Retype all entries exactly, skipping pictures.

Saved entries
'''

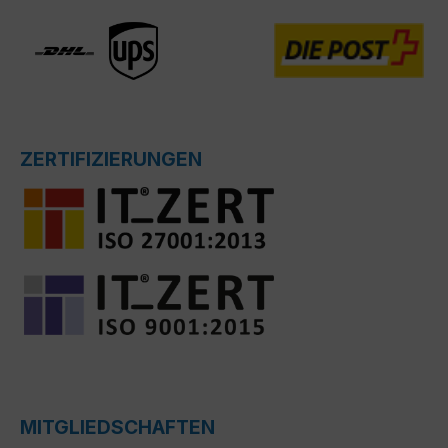
ZERTIFIZIERUNGEN
MITGLIEDSCHAFTEN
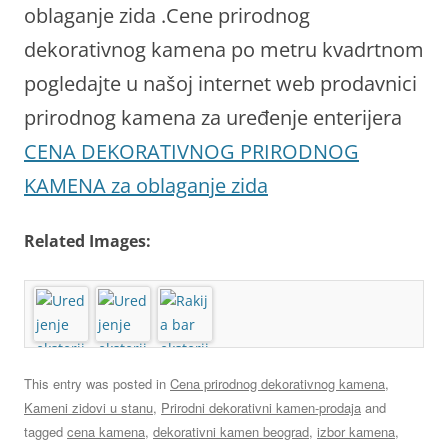
oblaganje zida .Cene prirodnog
dekorativnog kamena po metru kvadrtnom
pogledajte u našoj internet web prodavnici
prirodnog kamena za uređenje enterijera
CENA DEKORATIVNOG PRIRODNOG
KAMENA za oblaganje zida
Related Images:
This entry was posted in
Cena prirodnog dekorativnog kamena
,
Kameni zidovi u stanu
,
Prirodni dekorativni kamen-prodaja
and
tagged
cena kamena
,
dekorativni kamen beograd
,
izbor kamena
,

'''

## Task result
ZERTIFIZIERUNGEN
MITGLIEDSCHAFTEN
oblaganje zida .Cene prirodnog
dekorativnog kamena po metru kvadrtnom
pogledajte u našoj internet web prodavnici
prirodnog kamena za uređenje enterijera
CENA DEKORATIVNOG PRIRODNOG
KAMENA za oblaganje zida
Related Images:
This entry was posted in
Cena prirodnog dekorativnog kamena
,
Kameni zidovi u stanu
,
Prirodni dekorativni kamen-prodaja
and
tagged
cena kamena
,
dekorativni kamen beograd
,
izbor kamena
,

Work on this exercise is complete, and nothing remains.